More Good Housing Data Today


The overall economic data was okay today: CPI was in-line, Retail Sales were in-line, Empire State index was big upside (but the outlook was weak). And perhaps most importantly, the NAHB Housing Market Index was well above expectations. Sales, traffic, and future prospects were all better.

The NAHB Index rose to 29, the highest reading since May 2007. Home-building stocks are rallying on that.

Okay, it's a pretty modest number. A reading over 50 indicates higher levels of optimism, so it's still a pretty weak data point...but it's improving.

What about the slowdown after the warm weather? The NAHB Chairman Barry Rutenberg said, "Builders in many markets are reporting that buyer traffic and sales have picked back up after a pause in April."

That's good news. I am not pleased to hear that builders are also complaining about rising material costs.

What about that ocean of foreclosed properties still out there? We keep waiting for the Great Foreclosure Dump, but it's more like a rivulet than a flood. It's not that they aren't there, their just isn't wholesale dumping going on. Somebody is managing the supply fairly well.
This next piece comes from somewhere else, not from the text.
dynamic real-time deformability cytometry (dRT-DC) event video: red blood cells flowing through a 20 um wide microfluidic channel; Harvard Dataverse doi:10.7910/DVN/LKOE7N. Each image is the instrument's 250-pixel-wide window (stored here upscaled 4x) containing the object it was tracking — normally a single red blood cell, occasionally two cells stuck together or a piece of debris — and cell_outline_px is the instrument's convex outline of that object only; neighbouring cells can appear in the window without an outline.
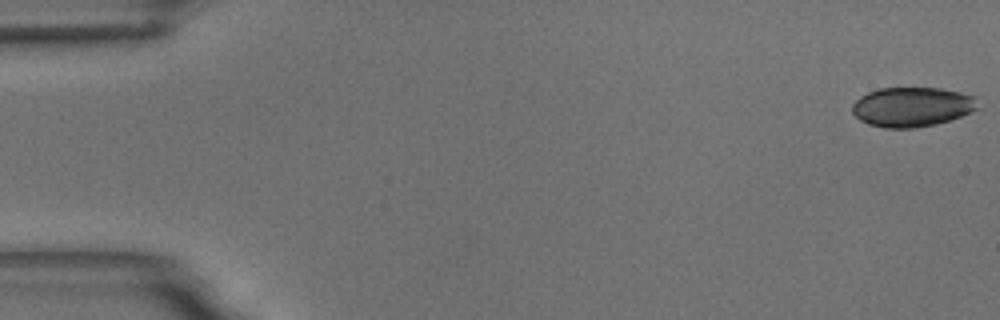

One more point: we will get earnings from move-up builder Toll on May 23. While overall order growth from builders has been strong this spring (the eight that have already reported have seen order growth around 34 percent on average), I suspect Toll will report excellent numbers, supporting the idea that the move-up buyers are having a somewhat easier time financing their buying than first time buyers.

The biggest problem with home building stocks: most are near new highs and fully reflect a modest housing recovery this year.